I’ve followed the auto industry since the early 1980s, but have rarely owned an auto stock—brief forays into Toyota, later Peugeot (1986) and Porsche (2003?) are the only names that come to mind.

 

The basic reasons I see to avoid the auto manufacturers in the developed world:

–chronic overcapacity

–continuing shift of intellectual property creation, innovation, brand differentiation—and better-than-commodity profits–from manufacturers to component suppliers

–the tendency of national politics to influence company operations and prospects.

 

In addition, the traditional industry is very capital intensive, with a high capacity utilization required (80%?) to reach breakeven.  The facts that unit selling prices are high and new purchases easy to put off for a year or two mean that the new car industry is highly cyclical.

More than that, today’s industry is in the early stages of a transformation away from units that burn fossil fuels, and are therefore a major source of air pollution, to electric vehicles.  The speed at which this change is happening has accelerated over the past decade outside the US because pollution has become a very serious problem in China and because automakers in the EU have been shown to have falsified performance data for their diesel-driven offerings in a poorly thought out effort to meet anti-pollution rules.

California, which had a nineteenth-century-like city pollution problem around Los Angeles as late at the mid-1970s, has led the US charge for clean air.  It helps its clout that CA is the country’s largest car market (urban legend:  thanks in part to GM’s aggressive lobbying against public transport in southern CA in the mid-20th century).  CA has also been joined by about a dozen other states who go along with whatever it decides.  The auto manufacturers have done the same, because the high capital intensity of the car industry means building cars to two sets of fuel usage specifications makes no sense.

 

Enter Donald Trump.  His administration has decided to roll back pollution reduction measures put in place by President Obama.  CA responded by agreeing with Ford, VW, Honda and BMW to establish Obama-like, but somewhat less strict, requirements for cars sold in that state.  Trump’s reposte has been to call the agreement an anti-trust violation, to claim the power to revoke the section of the law that permits CA to set state pollution standards and to threaten to withhold highway funds from CA because the air there is too polluted (?).

 

Other than pollical grandstanding, it’s hard to figure out what’s going on.

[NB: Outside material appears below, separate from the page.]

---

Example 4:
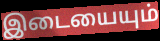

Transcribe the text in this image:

இடையையும்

Who benefits from lower gas mileage cars?     …Russia and Saudi Arabia, whose economies are almost totally dependent on selling fossil fuels; and the giant multinational oil companies, whose exploration efforts until recently have been predicated on demand increasing strongly enough to push prices up to $100 a barrel.

Who gets hurt by the Trump move?     …to the degree that it prolongs widespread use of inefficient gasoline-powered cars, the biggest potential losers are US-based auto firms and the larger number of US residents who become ill in a more polluted environment.  Why the car companies?  Arguably, they will put less R&D effort into developing less-polluting cars, including electric vehicles.  The desertification of China + disenchantment with diesel will have Europe and Asia, on the other hand, making electric cars a very high priority.  It wouldn’t be surprising to find in a few years a replay of the situation the Detroit automakers were in during the 1970s—when cheap, well-built imports flooded the country without the Big Three having competitive products.

It’s one of the quirks of the US stock market that it has very little direct representation of the auto industry.  So the idea that profits there will be somewhat higher as the firms skimp on R&D will have little/no positive impact on the S&P.  Even the energy industry, the only possible beneficiary of this Trump policy, is a mere shadow of its former self.  Like Trump’s destruction of the American brand—Apple has dropped from #5 in China to #50 since his election—all I can see is damaging downside.

I think the Trump policy is intentional, like his trade wars and his income tax cut for the super-rich.  The most likely explanation for all these facets of Trumponomics is either he doesn’t realize the potentially grave economic damage he’s doing or it’s not a particularly high priority.